▶ EXERCISE DESCRIPTION: Print the data exactly as written, line for line, and leave its pictures behind.

- - - - - - -

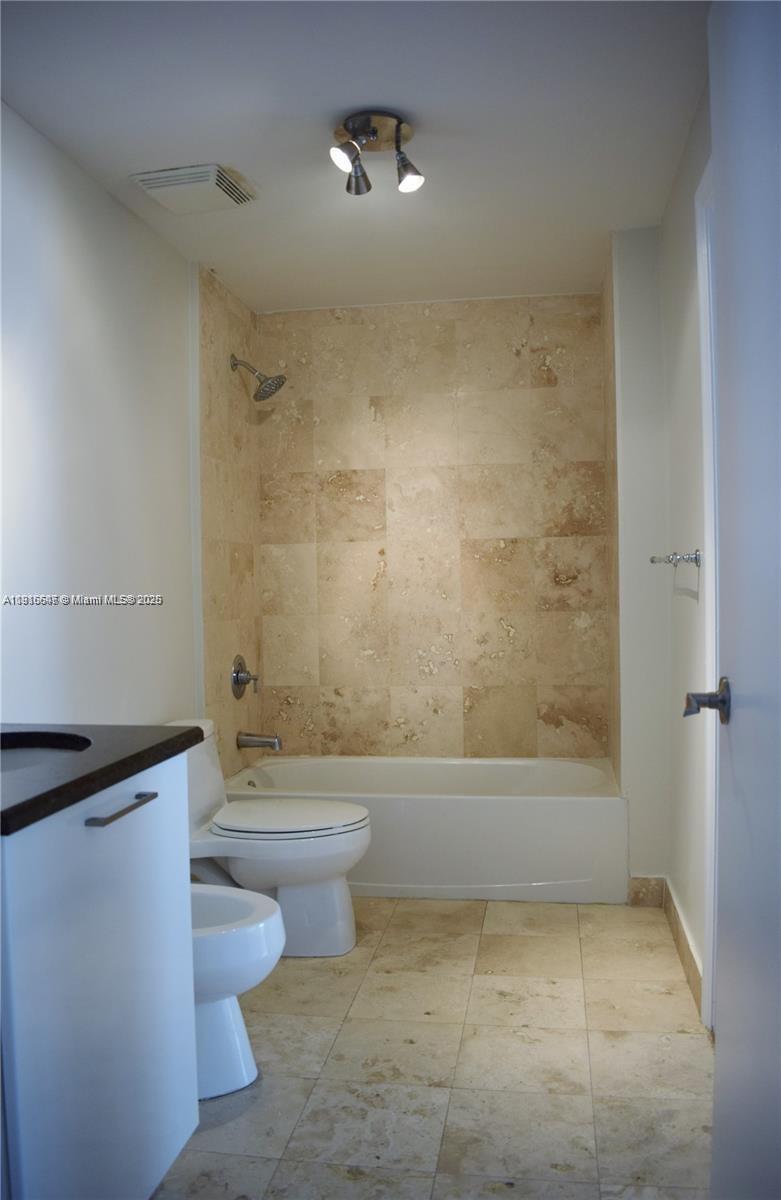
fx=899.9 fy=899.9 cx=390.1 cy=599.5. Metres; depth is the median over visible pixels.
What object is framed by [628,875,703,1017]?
baseboard
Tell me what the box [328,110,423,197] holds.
ceiling light
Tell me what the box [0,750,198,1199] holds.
vanity cabinet
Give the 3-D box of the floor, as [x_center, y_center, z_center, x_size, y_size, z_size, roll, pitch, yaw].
[-0.076,1.212,1.909,1.927,0.099,4.678,-1,1,9]
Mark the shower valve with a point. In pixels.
(235, 682)
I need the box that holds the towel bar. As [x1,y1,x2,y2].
[650,549,701,566]
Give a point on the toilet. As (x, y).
(328, 888)
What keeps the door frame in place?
attached to the right wall
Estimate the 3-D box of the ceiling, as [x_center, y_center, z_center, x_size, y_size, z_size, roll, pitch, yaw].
[-0.136,-1.329,2.004,2.040,0.101,4.462,-1,1,9]
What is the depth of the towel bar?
2.45 m
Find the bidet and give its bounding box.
[190,881,285,1100]
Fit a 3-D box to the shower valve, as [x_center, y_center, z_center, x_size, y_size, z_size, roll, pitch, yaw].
[-0.611,0.327,3.856,0.088,0.187,0.187,-1,1,9]
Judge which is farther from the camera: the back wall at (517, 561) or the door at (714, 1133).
the back wall at (517, 561)
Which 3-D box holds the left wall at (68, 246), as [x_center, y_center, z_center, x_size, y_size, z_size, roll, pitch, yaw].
[-1.024,-0.040,2.175,0.125,2.458,4.120,-1,1,9]
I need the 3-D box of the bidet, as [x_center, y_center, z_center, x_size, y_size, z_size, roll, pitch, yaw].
[-0.587,0.871,2.195,0.686,0.590,0.400,-1,1,9]
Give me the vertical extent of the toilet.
0.715 m
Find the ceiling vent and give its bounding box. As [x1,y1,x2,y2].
[130,162,256,213]
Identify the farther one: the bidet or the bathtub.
the bathtub
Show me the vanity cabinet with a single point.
(168, 1101)
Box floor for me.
[151,891,714,1199]
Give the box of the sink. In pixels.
[0,731,91,774]
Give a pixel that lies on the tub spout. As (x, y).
(249, 740)
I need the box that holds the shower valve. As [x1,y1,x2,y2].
[231,654,258,698]
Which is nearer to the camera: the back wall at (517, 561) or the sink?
the sink
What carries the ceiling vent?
attached to the ceiling
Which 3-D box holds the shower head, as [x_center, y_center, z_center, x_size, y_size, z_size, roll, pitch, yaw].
[-0.557,-0.943,3.803,0.239,0.205,0.155,-1,1,9]
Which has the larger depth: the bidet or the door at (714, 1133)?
the bidet
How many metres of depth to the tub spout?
3.85 m
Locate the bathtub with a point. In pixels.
(493, 816)
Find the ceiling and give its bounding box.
[0,0,707,311]
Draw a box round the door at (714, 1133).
[706,0,780,1197]
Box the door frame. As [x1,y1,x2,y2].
[695,159,718,1032]
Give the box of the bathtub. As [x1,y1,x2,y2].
[221,754,627,903]
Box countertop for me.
[0,722,202,833]
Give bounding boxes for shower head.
[229,354,288,401]
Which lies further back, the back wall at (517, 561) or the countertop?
the back wall at (517, 561)
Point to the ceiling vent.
(215, 170)
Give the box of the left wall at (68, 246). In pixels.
[0,102,254,741]
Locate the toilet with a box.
[163,717,369,956]
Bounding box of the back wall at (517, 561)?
[258,295,605,760]
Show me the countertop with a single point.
(170, 740)
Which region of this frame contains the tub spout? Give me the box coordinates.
[236,731,281,751]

- - - - - - -

▶ OUTPUT:
fx=899.9 fy=899.9 cx=390.1 cy=599.5. Metres; depth is the median over visible pixels.
What object is framed by [628,875,703,1017]?
baseboard
Tell me what the box [328,110,423,197] holds.
ceiling light
Tell me what the box [0,750,198,1199] holds.
vanity cabinet
Give the 3-D box of the floor, as [x_center, y_center, z_center, x_size, y_size, z_size, roll, pitch, yaw].
[-0.076,1.212,1.909,1.927,0.099,4.678,-1,1,9]
Mark the shower valve with a point. In pixels.
(235, 682)
I need the box that holds the towel bar. As [x1,y1,x2,y2].
[650,549,701,566]
Give a point on the toilet. As (x, y).
(328, 888)
What keeps the door frame in place?
attached to the right wall
Estimate the 3-D box of the ceiling, as [x_center, y_center, z_center, x_size, y_size, z_size, roll, pitch, yaw].
[-0.136,-1.329,2.004,2.040,0.101,4.462,-1,1,9]
What is the depth of the towel bar?
2.45 m
Find the bidet and give its bounding box.
[190,881,285,1100]
Fit a 3-D box to the shower valve, as [x_center, y_center, z_center, x_size, y_size, z_size, roll, pitch, yaw].
[-0.611,0.327,3.856,0.088,0.187,0.187,-1,1,9]
Judge which is farther from the camera: the back wall at (517, 561) or the door at (714, 1133).
the back wall at (517, 561)
Which 3-D box holds the left wall at (68, 246), as [x_center, y_center, z_center, x_size, y_size, z_size, roll, pitch, yaw].
[-1.024,-0.040,2.175,0.125,2.458,4.120,-1,1,9]
I need the 3-D box of the bidet, as [x_center, y_center, z_center, x_size, y_size, z_size, roll, pitch, yaw].
[-0.587,0.871,2.195,0.686,0.590,0.400,-1,1,9]
Give me the vertical extent of the toilet.
0.715 m
Find the ceiling vent and give its bounding box. As [x1,y1,x2,y2].
[130,162,256,213]
Identify the farther one: the bidet or the bathtub.
the bathtub
Show me the vanity cabinet with a single point.
(168, 1101)
Box floor for me.
[151,891,714,1199]
Give the box of the sink. In pixels.
[0,731,91,774]
Give a pixel that lies on the tub spout. As (x, y).
(249, 740)
I need the box that holds the shower valve. As [x1,y1,x2,y2].
[231,654,258,698]
Which is nearer to the camera: the back wall at (517, 561) or the sink?
the sink
What carries the ceiling vent?
attached to the ceiling
Which 3-D box holds the shower head, as [x_center, y_center, z_center, x_size, y_size, z_size, roll, pitch, yaw].
[-0.557,-0.943,3.803,0.239,0.205,0.155,-1,1,9]
Which has the larger depth: the bidet or the door at (714, 1133)?
the bidet
How many metres of depth to the tub spout?
3.85 m
Locate the bathtub with a point. In pixels.
(493, 816)
Find the ceiling and give its bounding box.
[0,0,707,311]
Draw a box round the door at (714, 1133).
[706,0,780,1197]
Box the door frame. As [x1,y1,x2,y2].
[695,159,718,1032]
Give the box of the bathtub. As [x1,y1,x2,y2].
[221,754,627,903]
Box countertop for me.
[0,722,202,833]
Give bounding boxes for shower head.
[229,354,288,401]
Which lies further back, the back wall at (517, 561) or the countertop?
the back wall at (517, 561)
Point to the ceiling vent.
(215, 170)
Give the box of the left wall at (68, 246). In pixels.
[0,102,254,741]
Locate the toilet with a box.
[163,717,369,956]
Bounding box of the back wall at (517, 561)?
[258,295,605,760]
Show me the countertop with a single point.
(170, 740)
Which region of this frame contains the tub spout? Give me the box coordinates.
[236,731,281,751]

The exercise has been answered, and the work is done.